Functions in bisect module also support more complicated comparison/search using the the key function parameter:


some_list = [1, 3, 7, 16, 25]
some_list.reverse()
insort_left(some_list, 10, key=lambda x: -1 * x)
print(some_list)  # [25, 16, 10, 7, 3, 1]

Here we use the key function to implement a reverse order binary search, just remember that the list also has to be sorted in reverse order to begin with.

Similarly to reverse ordering, one might be also inclined to use key function for searching list of tuples, it's however possible to do just:


list_of_tuples = [(1, 3), (3, 8), (5, 4), (10, 12)]

index = bisect_left(list_of_tuples, (5, ))  # 2
print(list_of_tuples[2])  # (5, 4)

Omitting the second value in the tuple forces bisect_left to compare only based on the first value. If you wanted to be explicit and use the key function anyway, then key=lambda i: i[0] would work too.

With that said, the key function is somewhat unintuitive - one would expect it to work like e.g. sorted function:


some_tuples = [
    (0, 10),
    (2, 12),
    (3, 15),
    (5, 20),
]

print(sorted(some_tuples, key=lambda t: t[0] + t[1]))  # Works

But it doesn't:


index = bisect_left(some_tuples, (4, 17), key=lambda t: t[0] + t[1])  # Doesn't work
# Expectation: index = 3
# Reality: "TypeError: '<' not supported between instances of 'int' and 'tuple'"

def key_func(t):
    return t[0] + t[1]

index = bisect_left(some_tuples, key_func((4, 17)), key=key_func)
print(index)  # 3

Instead, we have to define a key function, pass it as a key argument and invoke it on the second argument, too.

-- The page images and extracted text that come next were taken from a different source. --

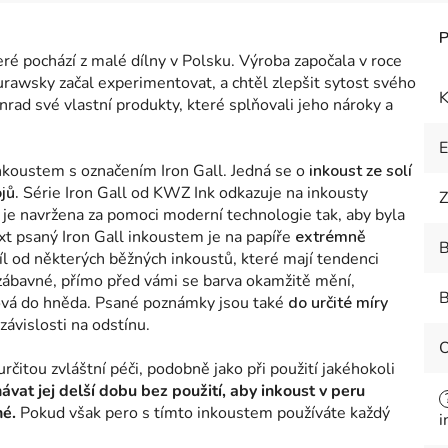
teré pochází z malé dílny v Polsku. Výroba započala v roce
rawsky začal experimentovat, a chtěl zlepšit sytost svého
K
nrad své vlastní produkty, které splňovali jeho nároky a
nkoustem s označením Iron Gall. Jedná se o
inkoust ze solí
jů.
Série Iron Gall od KWZ Ink odkazuje na inkousty
Z
 je navržena za pomoci moderní technologie tak, aby byla
ext psaný Iron Gall inkoustem je na papíře
extrémně
B
íl od některých běžných inkoustů, které mají tendenci
 zábavné, přímo před vámi se barva okamžitě mění,
B
ová do hněda.
Psané poznámky jsou také
do určité míry
závislosti na odstínu.
rčitou zvláštní péči, podobně jako při použití jakéhokoli
vat jej delší dobu bez použití, aby inkoust v peru
né.
Pokud však pero s tímto inkoustem používáte každý
i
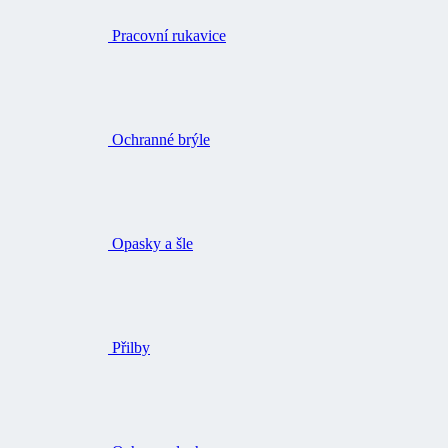
Pracovní rukavice
Ochranné brýle
Opasky a šle
Přilby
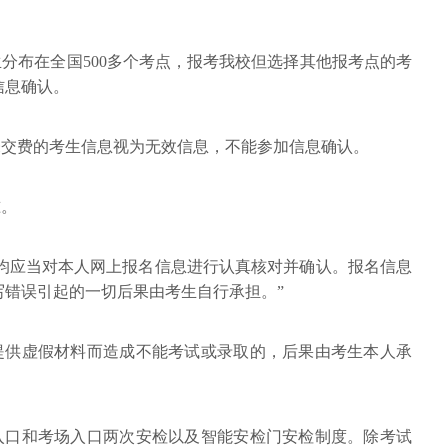
生分布在全国500多个考点，报考我校但选择其他报考点的考
信息确认。
未交费的考生信息视为无效信息，不能参加信息确认。
准。
生均应当对本人网上报名信息进行认真核对并确认。报名信息
写错误引起的一切后果由考生自行承担。”
因提供虚假材料而造成不能考试或录取的，后果由考生本人承
区入口和考场入口两次安检以及智能安检门安检制度。除考试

That's because (from docs):

key specifies a key function of one argument that is used to extract a comparison key from each element in the array. To support searching complex records, the key function is not applied to the x value.

Also see this GitHub issue in cpython repository for reasoning behind this design decision.

Conclusion

In my opinion, for such a tiny module, that's a lot of things you can use it for.

Also, besides all the above useful things you can do with bisect, I want to highlight how fast this is - especially if you have list that's already sorted. For example consider this example on Stack Overflow showing that bisect_left is much faster than in operator.

It being binary search naturally means that it runs in O(log(n)), but it's further helped by being precompiled in C, so it's always going to be faster than anything you write yourself.